I know I’m putting conditions on my recovery but to display this kind of behavior after being in various programs as long as I have got to feeling just plain shameful.  And I’ve carried it around since the incident with my neighbor last week.  So I’ve been the proverbial frog in the boiling pot. My savvy young boss noticed how out of sorts I was yesterday and she promptly changed up my schedule to have today off so I could do a little re-tooling. For a long time now I’ve thought of the “no room at the inn” story as the equivalent of a mind dominated by an ego that doesn’t allow the still small voice in.  As someone pointed out to me today in Courage To Change, “there is no room in a shame-filled mind.” So maybe I just brought myself to new starting point of knowing there is another way of looking at the world.  Recovery does move in cycles.

Step two suggests to me that belief and sanity are related.  A belief is nothing more than a thought or group of thoughts repeated over and over again.  During my “social distancing” my mind has become a dangerous place to be over repeated musing of the self pity kind – I have to endure this noise, I’m never going to see anyone I know again because of my work schedule, why am I not a millionaire writer, blah, blah, blah.  So the practicing of these thoughts has resulted in a belief that I view the world from and automatically act out of.  Basically, I’ve gotten to looking at the world through shit-colored glasses. Thank God beliefs can be changed.

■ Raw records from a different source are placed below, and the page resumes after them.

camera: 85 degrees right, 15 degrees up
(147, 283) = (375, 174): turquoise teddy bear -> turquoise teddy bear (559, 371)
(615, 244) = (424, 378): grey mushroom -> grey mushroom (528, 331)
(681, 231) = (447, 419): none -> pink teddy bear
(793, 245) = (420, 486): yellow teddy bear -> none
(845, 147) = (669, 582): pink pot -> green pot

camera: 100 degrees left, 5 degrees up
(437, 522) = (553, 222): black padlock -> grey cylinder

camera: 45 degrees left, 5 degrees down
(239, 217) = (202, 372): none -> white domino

One of the blessings of my recent experiences is that “aha” moment of remembering there is an eternal peace available in me.  It never left, I just forgot It was there.  Before I even begin practicing Its presence I need to remember that Its there.  Re-member.  To become a member again.  To practice the title of Kent Nerburn’s book Make Me An Instrument Of Your Peace.  My friend David once had a group that was reading this book.  As a new member joined he let David know how excited he was to start reading Make Me A Piece Of Your Instrument.  Obviously something got lost in the translation.  Lately, I know the feeling.

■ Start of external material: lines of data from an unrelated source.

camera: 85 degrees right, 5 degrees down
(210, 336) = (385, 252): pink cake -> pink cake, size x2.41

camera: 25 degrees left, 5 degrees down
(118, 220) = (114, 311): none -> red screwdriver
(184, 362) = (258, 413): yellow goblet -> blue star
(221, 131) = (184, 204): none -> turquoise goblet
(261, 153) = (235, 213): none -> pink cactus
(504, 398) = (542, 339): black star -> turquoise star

Hope is a strong theme in the Stephen King novella The Shawshank Redemption.  In the movie one of my favorite scenes shows an imprisoned Ellis Boyd Redding reading a letter from his friend Andy DuFresne, a letter Andy sent after escaping from Shawshank.  He finishes it with “And remember Red, hope is a good thing.  Maybe the best of things.  And a good thing never dies.”  One definition of the word hope reads “a feeling of expectation and desire for a certain thing to happen.”  My hope is for a stronger feeling of peace in myself and everyone I know.  I agree with one of my old sponsors that recovery is an inside job.  And also that the external world is a manifestation of our collective ego in all of its grotesque glory.  I also choose to believe that a spark inside of me started the ball rolling in purging me of another layer of insanity.  I am a contributor in good standing to the craziness of the world.  By the same token, taking the baby steps outlined for me over and over again by people much wiser than me, I can little by little, one day at a time, be restored to my real Self, or at least closer to it.

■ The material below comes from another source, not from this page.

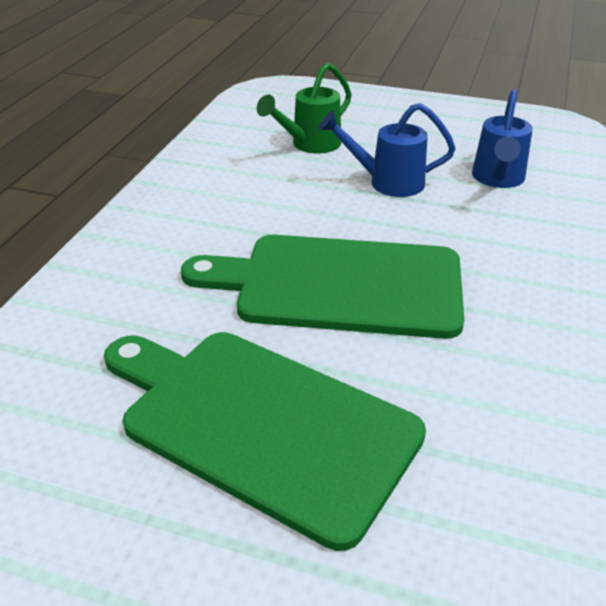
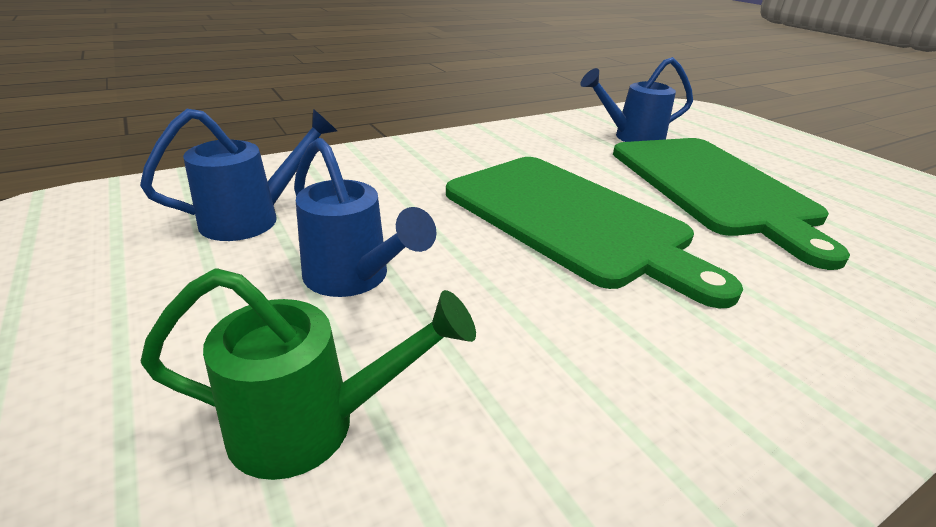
camera: 140 degrees left, 5 degrees down
(448, 502) = (631, 137): none -> blue watering can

Like Ellis Boyd Redding in Shawshank, “I hope that I can make it across the border.  I hope to meet my Friend and shake his hand.  I hope that the Pacific is as blue as it has been in my dreams. I hope.”  And  I’ve been in recovery long enough that not only do I hope, I know.   Another biblical analogy has Jesus calming the stormy sea after waking from a nap.  Could that be a metaphor of his follower’s faith being asleep until they finally turned to him for help?  How ironic that the human body is approximately seventy percent water.  So from the hope of a peaceful mind springs the peace itself.  I doubt that I will never have conflict in my life again, but for the time being I think I’ve countered the folly of acting like a Covidiot.  As strange as it may sound, I guess due to the “new normal,”  it’s easy for me to forget that we are all under much more pressure than normal.  Yes, I am grateful that I’m still employed.  Yes, I am grateful to be alive.  I am also grateful that being human allows for making mistakes.  We’re all making them.  And we’re all making it through this.